Dice José Luis Pardo a continuación: “Este es un régimen de vida que produce mucha más basura que ningún otro conocido, que se llena por todas partes de desechos, ruinas, desperdicios (esos mismos instantes dispersos que nacen ya obsoletos, que caducan en el mismo momento en el que nace el instante siguiente), harapos de humanidad ocultos en las montañas de porquería de los vertederos.

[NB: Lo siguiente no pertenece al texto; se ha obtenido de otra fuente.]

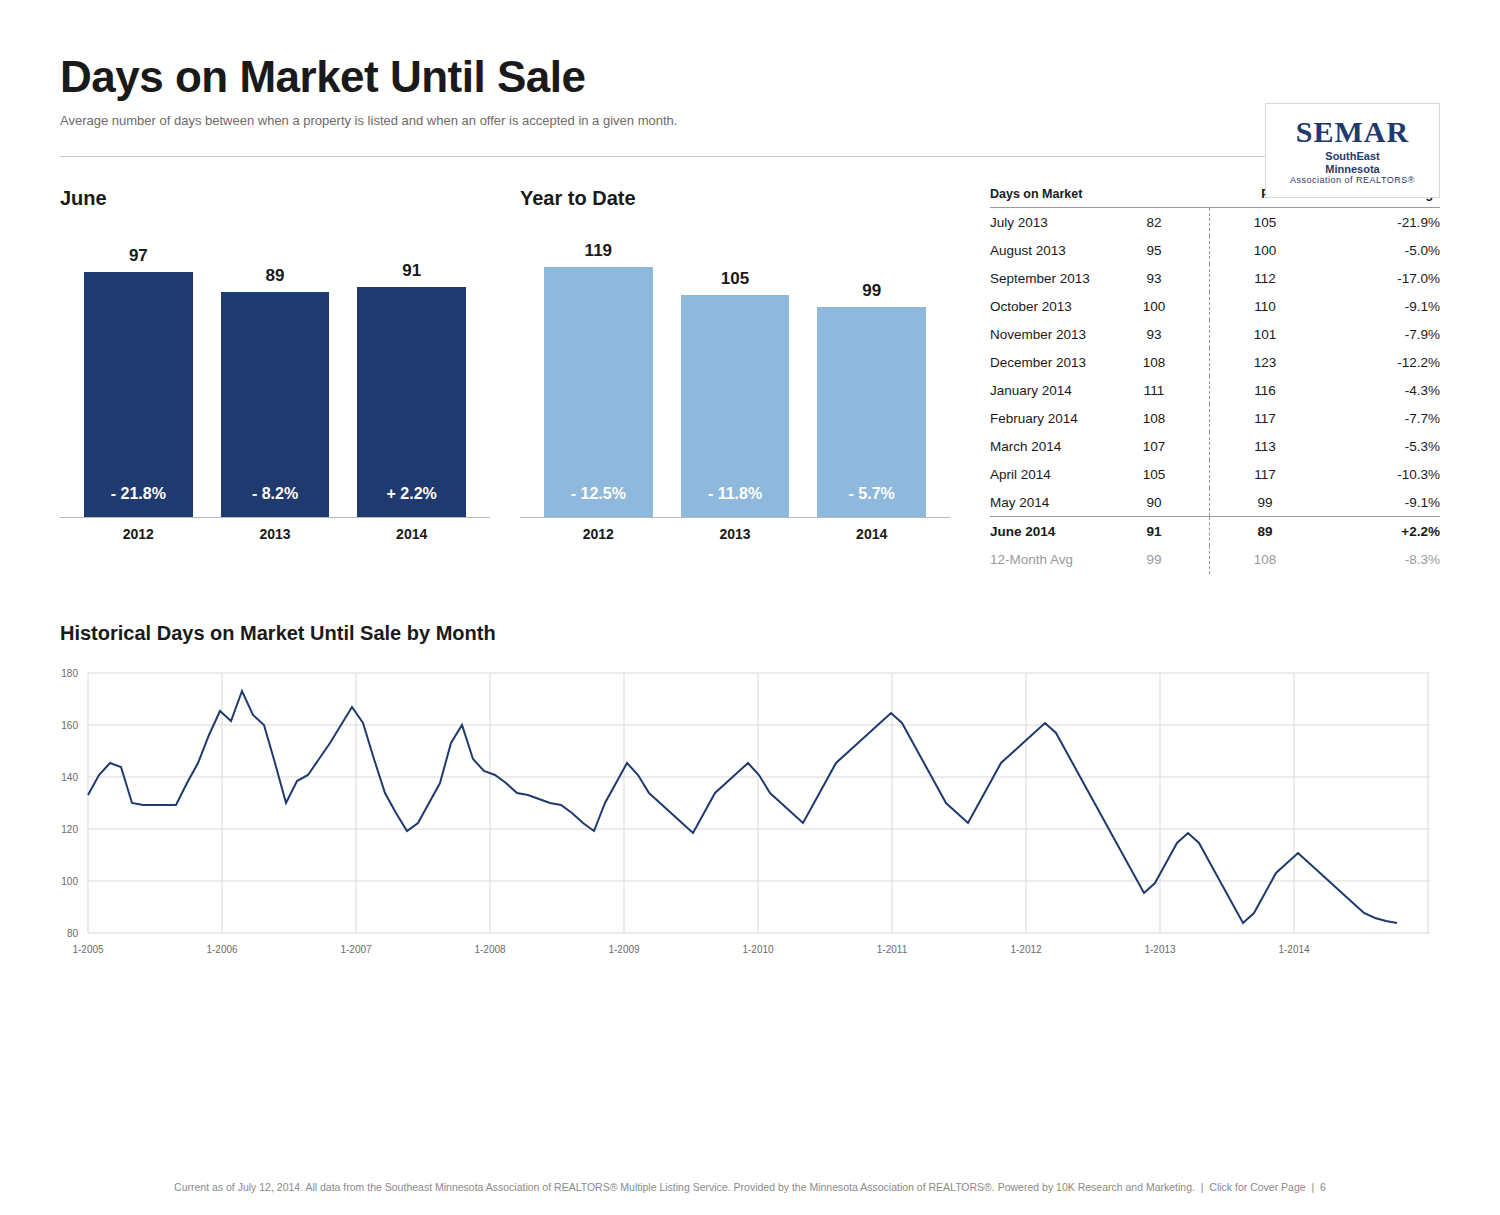Days on Market Until Sale
Average number of days between when a property is listed and when an offer is accepted in a given month.
SEMAR
SouthEast
Minnesota Association of REALTORS®
June
97
- 21.8%
89
- 8.2%
91
+ 2.2%
2012
2013
2014
Year to Date
119
- 12.5%
105
- 11.8%
99
- 5.7%
2012
2013
2014
| Days on Market | | Prior Year | Percent Change |
| --- | --- | --- | --- |
| July 2013 | 82 | 105 | -21.9% |
| August 2013 | 95 | 100 | -5.0% |
| September 2013 | 93 | 112 | -17.0% |
| October 2013 | 100 | 110 | -9.1% |
| November 2013 | 93 | 101 | -7.9% |
| December 2013 | 108 | 123 | -12.2% |
| January 2014 | 111 | 116 | -4.3% |
| February 2014 | 108 | 117 | -7.7% |
| March 2014 | 107 | 113 | -5.3% |
| April 2014 | 105 | 117 | -10.3% |
| May 2014 | 90 | 99 | -9.1% |
| June 2014 | 91 | 89 | +2.2% |
| 12-Month Avg | 99 | 108 | -8.3% |
Historical Days on Market Until Sale by Month
180 160 140 120 100 80 1-2005 1-2006 1-2007 1-2008 1-2009 1-2010 1-2011 1-2012 1-2013 1-2014
Current as of July 12, 2014. All data from the Southeast Minnesota Association of REALTORS® Multiple Listing Service. Provided by the Minnesota Association of REALTORS®. Powered by 10K Research and Marketing. | Click for Cover Page | 6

El escritor o el pintor de la vida moderna es, en el retrato que [Walter] Benjamin hace de Baudelaire, el que convierte en una profesión el rebuscar entre la basura hasta encontrar esos residuos de sensibilidad —y de entendimiento— que la sociedad ha ido desechando precisamente para funcionar mejor, para profundizar en el modo empobrecido de vivir en medio de la opulencia tecnológica”.